La historia de Durant es el calco de otras muchas situaciones de niños sin posibilidades que se convierten en un deportista prodigio. La diferencia es que, en este caso, el que suscribe vio a su madre emocionarse cuando hablaba de su hijo, a otro de sus entrenadores hablar de la humildad y el arduo trabajo que ha desempeñado Durant para llegar donde está, y al coach físico que le ayudó a ganar masa corporal contar las palizas de nutrición y físicas que ha tenido que vivir la estrella de Oklahoma City Thunder para estar en la cúspide.

Entonces comprendí las lágrimas no contenidas, el discurso de humildad y humanidad que protagonizó Durant. Entendí esa ilusión hecha realidad de ser el más destacado de la NBA, el bagaje de una madre coraje, las miradas de admiración de las otras madres cuando se cruzaban con ella en Seat Pleasant. Viví toda esa influencia en persona y ahora la veo extendida con un premio televisado a nivel nacional.

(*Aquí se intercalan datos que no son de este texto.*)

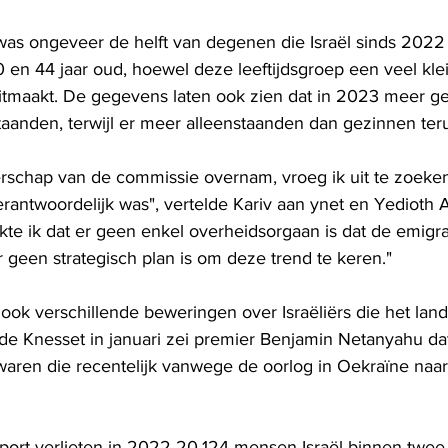
was ongeveer de helft van degenen die Israël sinds 202
 en 44 jaar oud, hoewel deze leeftijdsgroep een veel kle
uitmaakt. De gegevens laten ook zien dat in 2023 meer ge
staanden, terwijl er meer alleenstaanden dan gezinnen te
terschap van de commissie overnam, vroeg ik uit te zoeke
erantwoordelijk was", vertelde Kariv aan ynet en Yedioth 
te ik dat er geen enkel overheidsorgaan is dat de emigrati
r geen strategisch plan is om deze trend te keren."
ook verschillende beweringen over Israëliërs die het land 
 de Knesset in januari zei premier Benjamin Netanyahu dat
aren die recentelijk vanwege de oorlog in Oekraïne naar 
port verlieten in 2022 20.124 mensen Israël binnen twee 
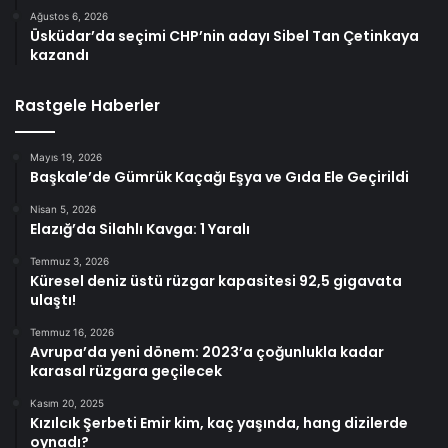
Ağustos 6, 2026
Üsküdar’da seçimi CHP’nin adayı Sibel Tan Çetinkaya
kazandı
Rastgele Haberler
Mayıs 19, 2026
Başkale’de Gümrük Kaçağı Eşya ve Gıda Ele Geçirildi
Nisan 5, 2026
Elazığ’da Silahlı Kavga: 1 Yaralı
Temmuz 3, 2026
Küresel deniz üstü rüzgar kapasitesi 92,5 gigavata
ulaştı!
Temmuz 16, 2026
Avrupa’da yeni dönem: 2023’a çoğunlukla kadar
karasal rüzgara geçilecek
Kasım 20, 2025
Kızılcık Şerbeti Emir kim, kaç yaşında, hang dizilerde
oynadı?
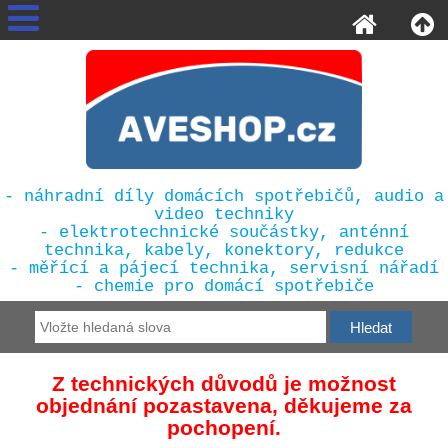
- náhradní díly domácích spotřebičů, audio a
video techniky
- elektrotechnické součástky, anténní
technika, kabely, konektory, redukce
- měřící a pájecí technika, servisní nářadí
- chemie pro domácí spotřebiče
Z technických důvodů je možnost
objednání pozastavena, děkujeme za
pochopení.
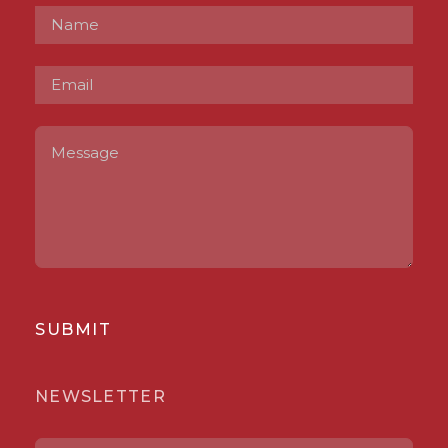
SUBMIT
NEWSLETTER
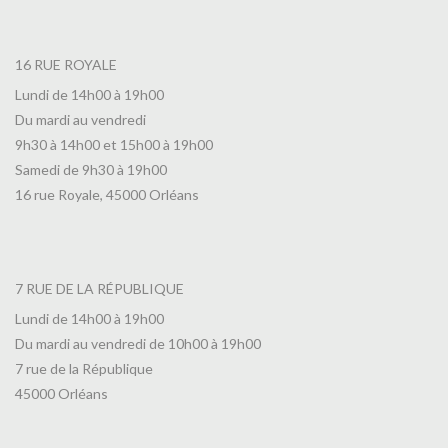
16 RUE ROYALE
Lundi de 14h00 à 19h00
Du mardi au vendredi
9h30 à 14h00 et 15h00 à 19h00
Samedi de 9h30 à 19h00
16 rue Royale, 45000 Orléans
7 RUE DE LA RÉPUBLIQUE
Lundi de 14h00 à 19h00
Du mardi au vendredi de 10h00 à 19h00
7 rue de la République
45000 Orléans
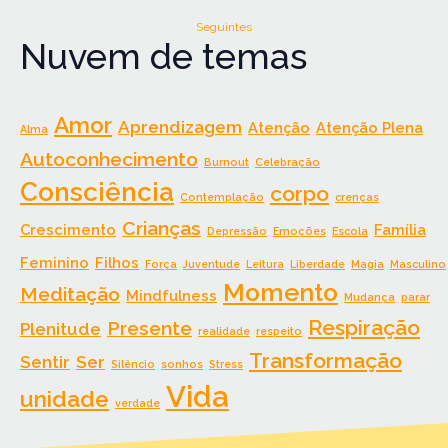
Seguintes
Nuvem de temas
Amor
Aprendizagem
Atenção
Atenção Plena
Alma
Autoconhecimento
Burnout
Celebração
Consciência
corpo
Contemplação
crenças
Crianças
Crescimento
Família
Depressão
Emoções
Escola
Feminino
Filhos
Força
Juventude
Leitura
Liberdade
Magia
Masculino
Momento
Meditação
Mindfulness
Mudança
parar
Respiração
Presente
Plenitude
realidade
respeito
Transformação
Sentir
Ser
Silêncio
sonhos
Stress
Vida
unidade
verdade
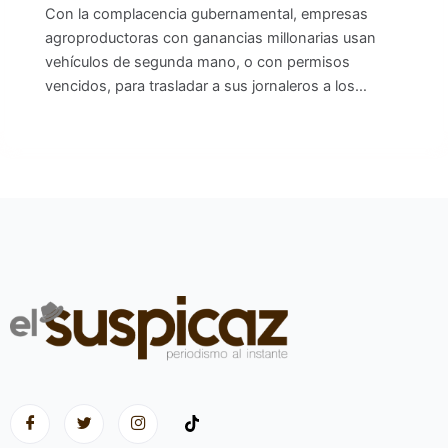
Con la complacencia gubernamental, empresas
agroproductoras con ganancias millonarias usan
vehículos de segunda mano, o con permisos
vencidos, para trasladar a sus jornaleros a los…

La conclusión es clara en mi derrape emocional: ojalá haya más historias como ésta que sirvan para alentar a las jóvenes promesas y meterles en vena el mensaje del 'sí se puede'. Porque hace 10 años, Durant era uno más de esos soñadores y ahora, con 25 años de edad, ya forma parte de esos jugadores tocados por la varita del éxito. Y no hay magia en su logro, sino trabajo y sacrificio a raudales.